Similarly, Mobekk admits that in its quest to pacify the slums of Port-au-Prince, MINUSTAH had used military and counterinsurgency measures resulting in “collateral damage” (p. 40), which while regrettable had created a “stability dividend” (p. 41). The problem in her eyes is that this dividend was not “utilized effectively by developmental actors” (p. 41). In the same vein, she could have been much more forceful in her condemnation of the ways the United Nations managed the cholera epidemics that its own peacekeepers introduced into Haiti. While she points out that it “immediately dismissed the potential for peacekeepers’ involvement in the cholera outbreak” only to “acknowledge [six years afterwards] that it played a role in the outbreak” (p. 46), she does not suggest any remedy for the 10,000 people that it killed. What is clear is that the violence of MINUSTAH and its role in the cholera epidemics alienated most Haitians.

Mobekk fails to analyze the unequal nature of the world system within which the United Nations is exercising its missions and peace-keeping operations. The goal of that system is neither meaningful democratization nor redistribution of economic and political power, but rather social order and stability and the spread of market reforms that ultimately serve the interests of a globalized financial elite. To expect different results from those achieved by MINUSTAH in Haiti is rather naïve. The type of changes she suggests to rationalize U.N. peace operations might well improve their performance, but they are unlikely to bring about equity or popular participation in societies besieged by civil strife. Mobekk is right, however, in concluding that Haitians themselves are responsible for building their own democracy. Given that Haiti’s history is in part one of continuous foreign interventions into its domestic political affairs, we may wonder if the country will ever be given that opportunity. In spite of MINUSTAH’s withdrawal from the country in October 2017 and the restoration of the Haitian army, it is unlikely that Haitians will be able to seize this opportunity. In fact, a small police contingent comprising the newly created United Nations Mission for Justice Support in Haiti (MINUJUSTH) has replaced the departed MINUSTAH. Thus, the country will remain under the tutelage of a foreign military presence whose size and coercive power are likely to vary depending on the international community’s own assessment of Haiti’s political stability.
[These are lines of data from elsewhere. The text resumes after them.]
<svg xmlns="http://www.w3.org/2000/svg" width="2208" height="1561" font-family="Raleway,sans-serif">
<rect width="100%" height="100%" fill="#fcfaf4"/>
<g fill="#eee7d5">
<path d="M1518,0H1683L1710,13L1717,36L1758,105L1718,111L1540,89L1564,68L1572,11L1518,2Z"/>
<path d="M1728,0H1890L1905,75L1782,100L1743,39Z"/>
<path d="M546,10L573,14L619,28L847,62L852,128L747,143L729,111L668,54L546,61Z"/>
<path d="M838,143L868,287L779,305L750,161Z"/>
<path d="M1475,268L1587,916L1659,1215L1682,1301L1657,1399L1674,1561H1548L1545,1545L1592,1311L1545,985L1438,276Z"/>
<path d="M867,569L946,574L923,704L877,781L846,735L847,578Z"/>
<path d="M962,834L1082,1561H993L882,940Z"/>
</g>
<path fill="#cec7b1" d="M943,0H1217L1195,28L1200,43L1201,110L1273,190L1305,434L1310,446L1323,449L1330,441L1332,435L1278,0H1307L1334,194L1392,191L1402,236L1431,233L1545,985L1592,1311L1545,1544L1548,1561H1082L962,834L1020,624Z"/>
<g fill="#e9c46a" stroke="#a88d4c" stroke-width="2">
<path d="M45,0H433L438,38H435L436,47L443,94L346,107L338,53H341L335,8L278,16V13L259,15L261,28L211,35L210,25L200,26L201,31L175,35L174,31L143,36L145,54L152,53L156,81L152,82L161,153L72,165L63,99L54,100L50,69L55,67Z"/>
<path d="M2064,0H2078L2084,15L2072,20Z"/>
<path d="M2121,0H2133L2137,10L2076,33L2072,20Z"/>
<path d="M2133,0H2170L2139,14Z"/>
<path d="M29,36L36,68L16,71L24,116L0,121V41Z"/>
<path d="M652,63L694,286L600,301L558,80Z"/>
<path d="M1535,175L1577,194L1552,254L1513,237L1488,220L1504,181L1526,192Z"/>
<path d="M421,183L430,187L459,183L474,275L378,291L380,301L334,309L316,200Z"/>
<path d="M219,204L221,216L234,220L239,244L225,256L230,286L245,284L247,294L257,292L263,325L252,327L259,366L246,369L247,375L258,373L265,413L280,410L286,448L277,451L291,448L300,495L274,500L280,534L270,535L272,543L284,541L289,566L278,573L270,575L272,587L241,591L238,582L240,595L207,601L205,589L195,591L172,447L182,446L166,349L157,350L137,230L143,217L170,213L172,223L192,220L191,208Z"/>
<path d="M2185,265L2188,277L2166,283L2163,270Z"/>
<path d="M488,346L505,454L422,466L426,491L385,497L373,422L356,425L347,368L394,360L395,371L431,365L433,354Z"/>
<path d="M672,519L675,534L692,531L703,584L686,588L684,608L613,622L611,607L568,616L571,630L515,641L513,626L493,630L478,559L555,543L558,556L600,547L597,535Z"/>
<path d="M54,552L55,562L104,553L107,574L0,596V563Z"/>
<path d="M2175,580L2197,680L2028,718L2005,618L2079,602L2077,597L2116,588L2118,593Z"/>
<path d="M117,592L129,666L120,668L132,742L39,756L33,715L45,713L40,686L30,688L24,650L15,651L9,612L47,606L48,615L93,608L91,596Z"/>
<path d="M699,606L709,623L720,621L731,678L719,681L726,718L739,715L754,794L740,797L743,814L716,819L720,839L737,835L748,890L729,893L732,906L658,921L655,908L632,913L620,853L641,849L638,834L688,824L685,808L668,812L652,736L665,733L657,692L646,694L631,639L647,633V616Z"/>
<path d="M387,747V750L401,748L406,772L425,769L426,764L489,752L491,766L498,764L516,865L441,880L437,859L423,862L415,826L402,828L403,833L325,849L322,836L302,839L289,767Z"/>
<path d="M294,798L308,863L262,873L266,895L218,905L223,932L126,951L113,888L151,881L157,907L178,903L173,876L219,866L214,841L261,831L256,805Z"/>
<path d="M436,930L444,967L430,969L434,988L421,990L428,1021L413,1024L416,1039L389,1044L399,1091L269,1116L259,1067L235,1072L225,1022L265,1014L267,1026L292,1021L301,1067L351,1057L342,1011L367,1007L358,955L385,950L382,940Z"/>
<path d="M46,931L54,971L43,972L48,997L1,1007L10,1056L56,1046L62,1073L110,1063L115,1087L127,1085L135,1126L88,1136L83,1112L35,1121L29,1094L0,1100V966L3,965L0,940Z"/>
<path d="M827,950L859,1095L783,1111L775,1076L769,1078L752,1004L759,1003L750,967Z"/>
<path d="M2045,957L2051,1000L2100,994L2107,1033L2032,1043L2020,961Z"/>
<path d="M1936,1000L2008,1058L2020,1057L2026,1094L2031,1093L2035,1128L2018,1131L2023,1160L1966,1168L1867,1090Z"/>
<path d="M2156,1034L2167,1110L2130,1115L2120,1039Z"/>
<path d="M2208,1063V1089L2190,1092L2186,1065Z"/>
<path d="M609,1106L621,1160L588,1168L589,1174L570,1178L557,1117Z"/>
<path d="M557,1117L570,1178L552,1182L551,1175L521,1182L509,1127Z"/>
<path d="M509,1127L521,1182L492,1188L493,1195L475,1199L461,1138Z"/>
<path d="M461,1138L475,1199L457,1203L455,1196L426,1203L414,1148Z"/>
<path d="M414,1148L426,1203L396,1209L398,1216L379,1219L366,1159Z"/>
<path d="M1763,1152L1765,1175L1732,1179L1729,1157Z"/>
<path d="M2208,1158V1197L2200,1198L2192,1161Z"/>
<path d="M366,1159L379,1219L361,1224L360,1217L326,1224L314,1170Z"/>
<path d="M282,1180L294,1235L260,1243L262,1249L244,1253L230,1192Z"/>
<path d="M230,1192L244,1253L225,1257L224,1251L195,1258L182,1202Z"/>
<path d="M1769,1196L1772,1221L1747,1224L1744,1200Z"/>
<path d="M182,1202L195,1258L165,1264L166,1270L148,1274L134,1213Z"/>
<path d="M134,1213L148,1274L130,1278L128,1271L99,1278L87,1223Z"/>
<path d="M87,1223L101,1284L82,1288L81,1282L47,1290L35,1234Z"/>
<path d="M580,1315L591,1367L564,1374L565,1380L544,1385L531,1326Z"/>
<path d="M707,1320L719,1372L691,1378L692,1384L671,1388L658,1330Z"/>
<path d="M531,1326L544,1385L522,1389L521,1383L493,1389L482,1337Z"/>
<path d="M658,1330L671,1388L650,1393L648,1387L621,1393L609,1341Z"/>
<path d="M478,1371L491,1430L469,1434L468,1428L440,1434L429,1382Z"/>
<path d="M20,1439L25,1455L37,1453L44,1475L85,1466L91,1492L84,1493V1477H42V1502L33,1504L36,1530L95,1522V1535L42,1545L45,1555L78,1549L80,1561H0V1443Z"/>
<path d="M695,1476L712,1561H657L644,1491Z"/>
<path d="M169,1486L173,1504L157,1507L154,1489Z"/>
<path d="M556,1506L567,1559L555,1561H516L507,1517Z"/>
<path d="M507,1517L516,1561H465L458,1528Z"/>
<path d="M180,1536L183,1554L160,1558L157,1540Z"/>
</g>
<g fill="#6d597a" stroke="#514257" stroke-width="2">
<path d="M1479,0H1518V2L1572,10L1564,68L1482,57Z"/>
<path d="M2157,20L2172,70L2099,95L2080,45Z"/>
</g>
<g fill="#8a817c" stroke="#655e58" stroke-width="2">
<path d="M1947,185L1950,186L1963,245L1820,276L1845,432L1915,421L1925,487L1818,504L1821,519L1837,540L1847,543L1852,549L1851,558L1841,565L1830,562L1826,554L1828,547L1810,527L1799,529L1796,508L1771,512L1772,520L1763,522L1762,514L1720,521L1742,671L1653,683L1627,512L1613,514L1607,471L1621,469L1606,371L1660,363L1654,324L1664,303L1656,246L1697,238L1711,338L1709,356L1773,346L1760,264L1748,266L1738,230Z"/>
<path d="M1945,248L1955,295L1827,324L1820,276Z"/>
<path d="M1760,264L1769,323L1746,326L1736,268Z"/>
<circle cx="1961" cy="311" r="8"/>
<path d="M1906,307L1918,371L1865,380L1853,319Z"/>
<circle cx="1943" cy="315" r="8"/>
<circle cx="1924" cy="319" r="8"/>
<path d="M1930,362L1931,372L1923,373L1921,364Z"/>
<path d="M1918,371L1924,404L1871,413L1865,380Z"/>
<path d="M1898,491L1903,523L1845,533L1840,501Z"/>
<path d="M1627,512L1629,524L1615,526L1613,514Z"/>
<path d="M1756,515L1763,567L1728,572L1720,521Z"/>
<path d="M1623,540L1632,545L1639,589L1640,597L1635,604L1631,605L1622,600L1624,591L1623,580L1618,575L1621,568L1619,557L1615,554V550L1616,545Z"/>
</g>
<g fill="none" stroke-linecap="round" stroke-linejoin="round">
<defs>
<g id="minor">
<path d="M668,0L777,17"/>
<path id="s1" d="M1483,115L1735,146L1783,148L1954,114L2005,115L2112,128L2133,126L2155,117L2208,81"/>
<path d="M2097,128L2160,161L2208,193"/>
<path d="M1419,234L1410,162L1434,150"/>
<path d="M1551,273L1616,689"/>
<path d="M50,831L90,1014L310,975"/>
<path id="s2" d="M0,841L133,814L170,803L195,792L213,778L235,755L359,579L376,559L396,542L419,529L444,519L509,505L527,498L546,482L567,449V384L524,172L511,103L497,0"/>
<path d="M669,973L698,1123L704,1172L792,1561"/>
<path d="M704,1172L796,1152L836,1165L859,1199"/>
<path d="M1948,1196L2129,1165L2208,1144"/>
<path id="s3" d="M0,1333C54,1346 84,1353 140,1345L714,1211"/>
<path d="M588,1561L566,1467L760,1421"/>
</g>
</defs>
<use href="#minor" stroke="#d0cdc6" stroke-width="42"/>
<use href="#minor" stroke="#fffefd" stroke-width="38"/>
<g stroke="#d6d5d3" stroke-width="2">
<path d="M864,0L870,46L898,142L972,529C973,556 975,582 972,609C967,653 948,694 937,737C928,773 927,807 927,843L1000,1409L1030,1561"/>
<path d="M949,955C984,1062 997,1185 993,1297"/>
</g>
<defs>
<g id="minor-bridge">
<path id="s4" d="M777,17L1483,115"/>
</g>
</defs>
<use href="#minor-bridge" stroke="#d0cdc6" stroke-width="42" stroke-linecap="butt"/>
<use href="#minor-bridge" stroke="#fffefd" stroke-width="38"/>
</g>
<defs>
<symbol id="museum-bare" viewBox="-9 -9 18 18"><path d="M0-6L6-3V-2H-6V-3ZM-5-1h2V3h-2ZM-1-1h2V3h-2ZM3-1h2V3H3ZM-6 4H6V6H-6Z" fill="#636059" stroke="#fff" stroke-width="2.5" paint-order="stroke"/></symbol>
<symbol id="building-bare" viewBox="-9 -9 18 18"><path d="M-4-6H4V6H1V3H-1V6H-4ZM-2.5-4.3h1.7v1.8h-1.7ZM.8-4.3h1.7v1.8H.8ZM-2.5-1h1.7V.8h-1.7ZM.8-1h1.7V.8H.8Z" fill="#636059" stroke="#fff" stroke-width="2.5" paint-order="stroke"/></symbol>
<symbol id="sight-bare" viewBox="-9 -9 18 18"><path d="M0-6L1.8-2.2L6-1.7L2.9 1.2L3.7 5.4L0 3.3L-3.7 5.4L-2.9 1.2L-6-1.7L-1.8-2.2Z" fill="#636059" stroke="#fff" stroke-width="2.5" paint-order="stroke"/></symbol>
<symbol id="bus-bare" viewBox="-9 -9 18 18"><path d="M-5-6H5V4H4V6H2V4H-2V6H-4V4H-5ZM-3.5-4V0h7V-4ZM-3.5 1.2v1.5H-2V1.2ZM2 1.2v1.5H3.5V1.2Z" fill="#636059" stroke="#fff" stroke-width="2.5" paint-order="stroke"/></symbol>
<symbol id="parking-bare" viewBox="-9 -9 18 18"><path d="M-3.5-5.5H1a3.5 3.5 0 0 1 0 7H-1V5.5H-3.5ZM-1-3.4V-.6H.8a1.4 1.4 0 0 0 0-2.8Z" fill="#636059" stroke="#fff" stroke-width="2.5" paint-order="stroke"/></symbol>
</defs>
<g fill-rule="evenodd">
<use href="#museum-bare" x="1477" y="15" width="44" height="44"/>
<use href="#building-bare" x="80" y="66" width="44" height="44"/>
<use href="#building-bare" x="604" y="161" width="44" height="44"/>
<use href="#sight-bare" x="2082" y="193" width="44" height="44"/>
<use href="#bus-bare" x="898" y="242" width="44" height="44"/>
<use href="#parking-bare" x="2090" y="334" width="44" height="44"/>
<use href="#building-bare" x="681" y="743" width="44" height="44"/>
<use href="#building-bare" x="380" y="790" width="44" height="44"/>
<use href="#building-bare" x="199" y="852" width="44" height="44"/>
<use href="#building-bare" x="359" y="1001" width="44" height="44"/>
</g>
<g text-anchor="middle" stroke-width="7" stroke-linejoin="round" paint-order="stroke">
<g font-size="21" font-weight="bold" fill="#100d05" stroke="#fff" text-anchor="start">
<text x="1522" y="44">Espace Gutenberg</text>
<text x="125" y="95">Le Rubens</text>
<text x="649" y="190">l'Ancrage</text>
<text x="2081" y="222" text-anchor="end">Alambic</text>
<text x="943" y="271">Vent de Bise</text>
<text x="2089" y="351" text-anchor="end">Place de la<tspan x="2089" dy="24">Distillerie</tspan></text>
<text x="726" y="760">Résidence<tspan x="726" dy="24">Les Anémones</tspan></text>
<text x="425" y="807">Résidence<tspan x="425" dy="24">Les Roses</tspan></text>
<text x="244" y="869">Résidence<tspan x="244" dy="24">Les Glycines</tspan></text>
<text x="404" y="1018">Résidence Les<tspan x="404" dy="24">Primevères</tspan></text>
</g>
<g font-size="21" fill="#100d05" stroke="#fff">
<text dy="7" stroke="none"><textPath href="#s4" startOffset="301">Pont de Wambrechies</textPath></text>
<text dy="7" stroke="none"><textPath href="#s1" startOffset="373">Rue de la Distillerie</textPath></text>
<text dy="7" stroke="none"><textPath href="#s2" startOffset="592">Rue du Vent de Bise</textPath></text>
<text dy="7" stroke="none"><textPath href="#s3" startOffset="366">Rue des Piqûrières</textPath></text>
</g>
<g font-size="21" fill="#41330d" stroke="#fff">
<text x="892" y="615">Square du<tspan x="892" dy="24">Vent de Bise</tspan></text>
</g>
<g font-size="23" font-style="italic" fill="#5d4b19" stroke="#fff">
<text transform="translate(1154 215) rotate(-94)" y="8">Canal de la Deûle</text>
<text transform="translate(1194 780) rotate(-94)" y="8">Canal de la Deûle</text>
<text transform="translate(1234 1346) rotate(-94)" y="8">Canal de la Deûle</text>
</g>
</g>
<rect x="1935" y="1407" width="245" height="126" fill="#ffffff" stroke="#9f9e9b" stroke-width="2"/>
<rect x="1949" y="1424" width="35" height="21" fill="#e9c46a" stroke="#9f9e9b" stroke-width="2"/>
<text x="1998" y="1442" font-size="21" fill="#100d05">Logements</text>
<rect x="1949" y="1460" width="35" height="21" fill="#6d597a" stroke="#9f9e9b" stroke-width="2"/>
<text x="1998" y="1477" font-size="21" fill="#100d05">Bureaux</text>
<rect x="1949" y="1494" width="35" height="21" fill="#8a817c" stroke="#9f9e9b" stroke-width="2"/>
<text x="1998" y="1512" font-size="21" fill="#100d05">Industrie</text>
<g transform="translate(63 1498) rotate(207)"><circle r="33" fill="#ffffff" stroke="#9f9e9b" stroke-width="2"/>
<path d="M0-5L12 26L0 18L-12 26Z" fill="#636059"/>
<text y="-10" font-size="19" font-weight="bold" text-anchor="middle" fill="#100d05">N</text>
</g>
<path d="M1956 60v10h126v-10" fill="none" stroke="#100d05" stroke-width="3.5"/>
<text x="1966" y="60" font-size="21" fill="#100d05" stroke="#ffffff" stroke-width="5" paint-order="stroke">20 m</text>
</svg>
In spite of their different methodologies and objectives, the two books reviewed here provide interesting perspectives into the last three decades of Haiti’s travails. While they may have different audiences, they complement each other in the sense that they tend to capture the gap existing between the daily concerns of average Haitians and the objectives of a distant international community and its allies in the Haitian elite. It is unfortunate, that the price of Mobekk’s book is astronomical and will limit its readership.